Sascha Roncevic ist stellvertretender Bundesvorsitzender der Queer AG in der SPD.

Herr Roncevic, Wolfgang Thierse ist für seinen kritischen Essay zur Identitätspolitik in der FAZ von Mitgliedern der AG Queer öffentlich abgewatscht worden. Er wurde als reaktionär und neu-rechts beschimpft, ohne dass das begründet wurde. Das alles kommt zu einem Zeitpunkt, wo der SPD-Kanzlerkandidat Respekt als Wahlkampfparole ausgegeben hat. Ist die AG Queer der Sargnagel der SPD?

Nein, und das ist sie schon deswegen nicht, weil die SPD Queer Wolfgang Thierse gar nicht öffentlich abgekanzelt hat. Das waren einzelne Mitglieder. Aber wir als AG haben nie ein Statement abgegeben, in dem es heißt, Wolfgang Thierse sei reaktionär.

Heißt das, Sie hatten mit dem Gastbeitrag keine Probleme?
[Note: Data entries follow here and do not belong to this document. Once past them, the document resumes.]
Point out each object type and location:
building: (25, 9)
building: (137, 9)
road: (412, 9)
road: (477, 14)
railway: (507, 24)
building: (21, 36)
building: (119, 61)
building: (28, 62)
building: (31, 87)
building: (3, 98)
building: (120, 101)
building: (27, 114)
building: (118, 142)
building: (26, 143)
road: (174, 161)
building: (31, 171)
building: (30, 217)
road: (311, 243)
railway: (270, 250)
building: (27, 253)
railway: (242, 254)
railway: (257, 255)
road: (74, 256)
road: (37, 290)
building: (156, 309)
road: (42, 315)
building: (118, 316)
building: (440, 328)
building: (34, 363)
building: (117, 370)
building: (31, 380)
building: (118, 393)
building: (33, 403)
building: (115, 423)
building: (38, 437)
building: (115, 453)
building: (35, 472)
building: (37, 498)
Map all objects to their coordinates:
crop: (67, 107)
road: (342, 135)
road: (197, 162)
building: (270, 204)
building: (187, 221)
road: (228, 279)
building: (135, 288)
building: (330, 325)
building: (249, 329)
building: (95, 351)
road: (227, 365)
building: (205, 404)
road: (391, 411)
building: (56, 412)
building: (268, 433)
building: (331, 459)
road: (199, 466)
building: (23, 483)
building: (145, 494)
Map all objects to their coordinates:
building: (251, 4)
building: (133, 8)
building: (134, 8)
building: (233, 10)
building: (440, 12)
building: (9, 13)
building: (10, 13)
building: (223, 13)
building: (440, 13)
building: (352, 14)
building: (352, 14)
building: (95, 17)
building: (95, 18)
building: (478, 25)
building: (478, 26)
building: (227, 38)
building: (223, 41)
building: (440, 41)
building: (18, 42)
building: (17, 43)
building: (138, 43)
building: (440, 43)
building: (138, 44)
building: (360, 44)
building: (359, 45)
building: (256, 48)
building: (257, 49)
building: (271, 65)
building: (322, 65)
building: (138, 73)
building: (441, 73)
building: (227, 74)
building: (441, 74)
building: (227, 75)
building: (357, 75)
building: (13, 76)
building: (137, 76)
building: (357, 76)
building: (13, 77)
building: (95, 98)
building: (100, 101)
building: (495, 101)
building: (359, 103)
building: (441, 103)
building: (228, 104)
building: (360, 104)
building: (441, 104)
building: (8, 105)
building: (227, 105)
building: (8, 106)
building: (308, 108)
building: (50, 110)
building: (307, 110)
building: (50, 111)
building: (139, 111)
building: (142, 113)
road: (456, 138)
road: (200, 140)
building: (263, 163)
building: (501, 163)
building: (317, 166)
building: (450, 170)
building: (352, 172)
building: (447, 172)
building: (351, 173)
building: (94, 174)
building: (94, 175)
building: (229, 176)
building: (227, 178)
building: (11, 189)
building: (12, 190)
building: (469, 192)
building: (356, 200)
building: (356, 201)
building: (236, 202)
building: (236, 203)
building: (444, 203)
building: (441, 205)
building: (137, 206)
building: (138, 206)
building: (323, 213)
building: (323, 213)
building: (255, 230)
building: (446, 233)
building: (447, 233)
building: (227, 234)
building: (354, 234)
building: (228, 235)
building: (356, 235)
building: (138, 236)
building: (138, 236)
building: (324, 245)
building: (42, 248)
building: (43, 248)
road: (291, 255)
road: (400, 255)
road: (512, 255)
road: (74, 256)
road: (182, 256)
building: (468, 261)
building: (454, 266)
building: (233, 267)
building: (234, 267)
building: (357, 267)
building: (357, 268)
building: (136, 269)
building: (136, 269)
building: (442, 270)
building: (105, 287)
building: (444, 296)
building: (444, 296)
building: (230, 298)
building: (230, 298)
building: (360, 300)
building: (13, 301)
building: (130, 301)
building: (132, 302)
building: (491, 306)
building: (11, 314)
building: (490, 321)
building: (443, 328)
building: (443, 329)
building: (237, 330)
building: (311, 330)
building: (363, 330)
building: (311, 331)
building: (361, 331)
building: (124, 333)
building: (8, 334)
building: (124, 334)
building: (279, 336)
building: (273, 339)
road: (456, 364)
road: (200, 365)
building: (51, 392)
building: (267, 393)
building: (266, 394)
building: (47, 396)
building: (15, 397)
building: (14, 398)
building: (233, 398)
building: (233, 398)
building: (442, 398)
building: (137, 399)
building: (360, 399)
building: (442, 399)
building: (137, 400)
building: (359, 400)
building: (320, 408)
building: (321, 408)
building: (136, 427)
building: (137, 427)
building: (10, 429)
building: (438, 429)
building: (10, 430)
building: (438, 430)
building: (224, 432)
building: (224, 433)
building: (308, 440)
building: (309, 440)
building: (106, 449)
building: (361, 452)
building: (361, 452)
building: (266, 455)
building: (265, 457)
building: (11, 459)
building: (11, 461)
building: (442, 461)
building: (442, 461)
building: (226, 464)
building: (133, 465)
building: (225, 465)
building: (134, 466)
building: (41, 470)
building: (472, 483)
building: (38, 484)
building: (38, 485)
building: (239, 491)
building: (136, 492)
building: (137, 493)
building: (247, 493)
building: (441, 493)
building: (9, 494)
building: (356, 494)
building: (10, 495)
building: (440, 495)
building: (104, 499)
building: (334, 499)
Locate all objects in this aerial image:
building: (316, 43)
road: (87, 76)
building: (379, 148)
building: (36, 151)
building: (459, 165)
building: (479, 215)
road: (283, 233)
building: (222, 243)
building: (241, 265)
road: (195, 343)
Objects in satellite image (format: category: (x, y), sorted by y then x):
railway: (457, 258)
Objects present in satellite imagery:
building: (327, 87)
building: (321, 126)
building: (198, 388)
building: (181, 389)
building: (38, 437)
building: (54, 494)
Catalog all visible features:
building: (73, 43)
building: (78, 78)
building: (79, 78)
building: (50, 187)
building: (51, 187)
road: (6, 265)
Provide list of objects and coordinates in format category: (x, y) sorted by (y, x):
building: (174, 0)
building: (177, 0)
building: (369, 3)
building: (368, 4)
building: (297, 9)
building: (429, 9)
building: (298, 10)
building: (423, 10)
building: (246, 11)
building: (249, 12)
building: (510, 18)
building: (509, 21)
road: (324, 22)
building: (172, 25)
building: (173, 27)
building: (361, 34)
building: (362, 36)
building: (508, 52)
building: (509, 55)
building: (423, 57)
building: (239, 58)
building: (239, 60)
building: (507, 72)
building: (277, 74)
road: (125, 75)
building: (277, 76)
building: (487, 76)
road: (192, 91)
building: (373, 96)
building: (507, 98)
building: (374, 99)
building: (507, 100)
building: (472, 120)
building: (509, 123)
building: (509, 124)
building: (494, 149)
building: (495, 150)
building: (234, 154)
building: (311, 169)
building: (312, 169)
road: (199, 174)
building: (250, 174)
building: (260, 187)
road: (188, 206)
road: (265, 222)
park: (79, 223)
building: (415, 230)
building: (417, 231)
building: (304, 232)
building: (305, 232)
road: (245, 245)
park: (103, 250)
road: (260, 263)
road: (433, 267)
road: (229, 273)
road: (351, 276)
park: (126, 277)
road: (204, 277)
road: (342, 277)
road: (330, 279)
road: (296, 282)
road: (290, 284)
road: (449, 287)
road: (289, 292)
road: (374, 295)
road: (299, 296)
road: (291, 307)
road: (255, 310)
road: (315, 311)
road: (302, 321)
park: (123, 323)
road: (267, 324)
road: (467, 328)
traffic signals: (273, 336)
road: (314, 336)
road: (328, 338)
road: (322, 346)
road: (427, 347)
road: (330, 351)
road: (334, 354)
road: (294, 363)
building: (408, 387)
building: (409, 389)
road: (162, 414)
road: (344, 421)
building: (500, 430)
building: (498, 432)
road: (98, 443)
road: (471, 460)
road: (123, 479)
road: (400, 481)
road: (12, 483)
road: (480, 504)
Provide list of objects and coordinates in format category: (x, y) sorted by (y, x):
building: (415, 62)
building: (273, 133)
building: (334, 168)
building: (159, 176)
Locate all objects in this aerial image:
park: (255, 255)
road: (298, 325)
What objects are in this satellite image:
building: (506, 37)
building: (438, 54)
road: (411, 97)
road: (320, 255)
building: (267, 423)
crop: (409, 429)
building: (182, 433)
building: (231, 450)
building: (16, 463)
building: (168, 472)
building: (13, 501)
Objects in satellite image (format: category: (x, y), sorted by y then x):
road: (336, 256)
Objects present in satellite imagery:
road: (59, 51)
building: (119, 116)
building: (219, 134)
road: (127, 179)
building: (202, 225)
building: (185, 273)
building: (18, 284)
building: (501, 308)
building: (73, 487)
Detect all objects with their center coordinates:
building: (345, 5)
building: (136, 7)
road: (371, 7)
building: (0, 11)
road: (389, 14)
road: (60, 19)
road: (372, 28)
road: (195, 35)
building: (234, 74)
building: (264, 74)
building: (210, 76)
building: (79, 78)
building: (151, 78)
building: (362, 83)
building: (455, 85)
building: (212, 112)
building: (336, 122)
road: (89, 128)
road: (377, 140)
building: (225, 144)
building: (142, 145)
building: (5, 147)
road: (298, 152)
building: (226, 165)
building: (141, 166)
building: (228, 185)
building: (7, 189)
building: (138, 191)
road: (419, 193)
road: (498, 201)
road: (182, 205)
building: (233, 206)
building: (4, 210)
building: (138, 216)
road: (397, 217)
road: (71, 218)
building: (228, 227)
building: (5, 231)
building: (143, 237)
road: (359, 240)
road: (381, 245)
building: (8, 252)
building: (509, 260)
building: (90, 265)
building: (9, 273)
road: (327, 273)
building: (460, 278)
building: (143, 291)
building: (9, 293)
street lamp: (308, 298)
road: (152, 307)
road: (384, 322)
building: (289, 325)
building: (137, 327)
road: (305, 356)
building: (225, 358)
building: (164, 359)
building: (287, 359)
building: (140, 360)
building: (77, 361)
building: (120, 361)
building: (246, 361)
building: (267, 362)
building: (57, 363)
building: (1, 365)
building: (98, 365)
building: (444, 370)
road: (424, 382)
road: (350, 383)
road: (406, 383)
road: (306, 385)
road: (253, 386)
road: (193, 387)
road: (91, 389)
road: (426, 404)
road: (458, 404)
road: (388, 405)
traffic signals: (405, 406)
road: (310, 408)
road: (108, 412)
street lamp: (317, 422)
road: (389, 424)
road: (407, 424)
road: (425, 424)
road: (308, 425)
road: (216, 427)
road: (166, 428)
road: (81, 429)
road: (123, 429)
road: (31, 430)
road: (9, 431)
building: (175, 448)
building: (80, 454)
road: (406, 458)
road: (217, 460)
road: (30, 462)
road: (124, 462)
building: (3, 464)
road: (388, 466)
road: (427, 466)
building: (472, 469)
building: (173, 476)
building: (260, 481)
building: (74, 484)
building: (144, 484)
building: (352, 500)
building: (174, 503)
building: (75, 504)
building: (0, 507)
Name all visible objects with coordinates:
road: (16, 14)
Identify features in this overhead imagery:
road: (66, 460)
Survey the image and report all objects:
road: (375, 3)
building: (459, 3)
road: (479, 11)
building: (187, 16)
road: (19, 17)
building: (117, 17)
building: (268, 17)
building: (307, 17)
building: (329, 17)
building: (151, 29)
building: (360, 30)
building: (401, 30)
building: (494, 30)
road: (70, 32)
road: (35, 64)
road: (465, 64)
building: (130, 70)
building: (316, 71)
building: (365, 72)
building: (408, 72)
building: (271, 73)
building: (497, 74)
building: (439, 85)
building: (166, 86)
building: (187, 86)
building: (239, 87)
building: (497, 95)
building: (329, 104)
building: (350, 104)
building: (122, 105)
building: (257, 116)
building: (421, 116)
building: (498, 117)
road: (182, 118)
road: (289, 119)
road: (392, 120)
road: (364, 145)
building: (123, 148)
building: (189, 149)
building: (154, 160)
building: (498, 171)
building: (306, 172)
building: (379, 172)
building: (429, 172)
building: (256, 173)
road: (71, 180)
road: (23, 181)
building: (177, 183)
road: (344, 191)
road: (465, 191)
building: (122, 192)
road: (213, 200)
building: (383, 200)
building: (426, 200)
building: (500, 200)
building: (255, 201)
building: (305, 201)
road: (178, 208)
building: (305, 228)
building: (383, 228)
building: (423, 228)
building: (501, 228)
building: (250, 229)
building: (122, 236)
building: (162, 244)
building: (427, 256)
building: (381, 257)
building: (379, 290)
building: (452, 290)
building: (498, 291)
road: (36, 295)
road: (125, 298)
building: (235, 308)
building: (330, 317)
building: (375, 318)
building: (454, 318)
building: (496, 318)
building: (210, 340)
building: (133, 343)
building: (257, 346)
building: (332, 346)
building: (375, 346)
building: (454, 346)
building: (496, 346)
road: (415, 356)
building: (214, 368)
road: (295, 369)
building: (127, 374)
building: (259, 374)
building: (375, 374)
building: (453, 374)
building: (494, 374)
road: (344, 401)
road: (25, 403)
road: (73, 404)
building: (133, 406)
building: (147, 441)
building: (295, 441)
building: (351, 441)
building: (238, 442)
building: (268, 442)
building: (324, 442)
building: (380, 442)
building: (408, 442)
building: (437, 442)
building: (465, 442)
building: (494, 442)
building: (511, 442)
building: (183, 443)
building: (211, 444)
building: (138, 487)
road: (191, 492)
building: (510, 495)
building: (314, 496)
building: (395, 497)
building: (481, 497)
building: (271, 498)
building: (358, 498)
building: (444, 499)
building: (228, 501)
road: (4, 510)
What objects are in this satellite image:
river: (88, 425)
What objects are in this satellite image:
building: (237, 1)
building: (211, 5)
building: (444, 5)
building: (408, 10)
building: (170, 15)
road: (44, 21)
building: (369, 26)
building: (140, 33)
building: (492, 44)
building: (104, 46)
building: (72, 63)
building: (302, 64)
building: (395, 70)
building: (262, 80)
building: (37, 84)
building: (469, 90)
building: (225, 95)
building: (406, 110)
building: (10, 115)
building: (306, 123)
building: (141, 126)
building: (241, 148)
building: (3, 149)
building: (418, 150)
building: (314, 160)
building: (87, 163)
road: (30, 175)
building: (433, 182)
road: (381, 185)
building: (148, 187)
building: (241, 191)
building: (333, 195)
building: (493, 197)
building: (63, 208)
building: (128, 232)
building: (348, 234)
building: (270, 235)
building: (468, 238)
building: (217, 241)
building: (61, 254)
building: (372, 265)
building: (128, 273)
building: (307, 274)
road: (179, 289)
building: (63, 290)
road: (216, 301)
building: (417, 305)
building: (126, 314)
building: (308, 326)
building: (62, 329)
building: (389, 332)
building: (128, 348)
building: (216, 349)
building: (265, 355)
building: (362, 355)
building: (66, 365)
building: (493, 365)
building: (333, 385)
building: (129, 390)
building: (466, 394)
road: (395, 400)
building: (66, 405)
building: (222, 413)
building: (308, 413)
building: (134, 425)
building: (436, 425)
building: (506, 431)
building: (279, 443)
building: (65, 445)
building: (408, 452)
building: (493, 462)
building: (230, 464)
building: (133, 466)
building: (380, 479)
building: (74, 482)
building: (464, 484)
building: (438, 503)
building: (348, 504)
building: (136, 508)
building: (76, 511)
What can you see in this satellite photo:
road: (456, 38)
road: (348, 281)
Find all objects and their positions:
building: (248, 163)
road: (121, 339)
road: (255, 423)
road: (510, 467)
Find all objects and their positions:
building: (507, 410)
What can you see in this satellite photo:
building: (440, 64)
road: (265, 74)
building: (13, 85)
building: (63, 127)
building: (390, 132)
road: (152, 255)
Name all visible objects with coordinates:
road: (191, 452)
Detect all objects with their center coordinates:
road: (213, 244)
Wir teilen diesen Beitrag nicht in allen Punkten. Aber wir würden niemals sagen, wegen dieses Beitrags muss Wolfgang Thierse aus der Partei gejagt werden. Er ist ein Sozialdemokrat durch und durch, der in seinem Leben immer wieder gezeigt hat, dass er sich gegen gruppenbezogene Menschenfeindlichkeit einsetzt, auch für queere Menschen. Er war nicht nur einer der ersten Politiker, die beim Christopher Street Day gesprochen haben, er hat auch die Katholische Kirche für ihren Umgang mit queeren Menschen kritisiert.

Der ehemalige Bundestagspräsident warnt in seinem Text davor, dass der gesellschaftliche Zusammenhalt bröckelt, wenn Minderheiten ihre Partikularinteressen über das Allgemeinwohl stellen. Was ist daran auszusetzen?

Ich stimme ihm in dem Punkt zu, dass er sagt, wir leben in einer immer pluraler werdenden Gesellschaft, da gibt es nun mal Kämpfe um Ressourcen wie Aufmerksamkeit. Der Ton wird immer rauer. Das ist der Sache nicht dienlich. Ich glaube aber, er verwechselt das Anliegen der Leute mit der Art und Weise, wie einige Leute das kommunizieren. Aber das ist eben nur ein Teil der Community. Es gibt nicht die queere Community.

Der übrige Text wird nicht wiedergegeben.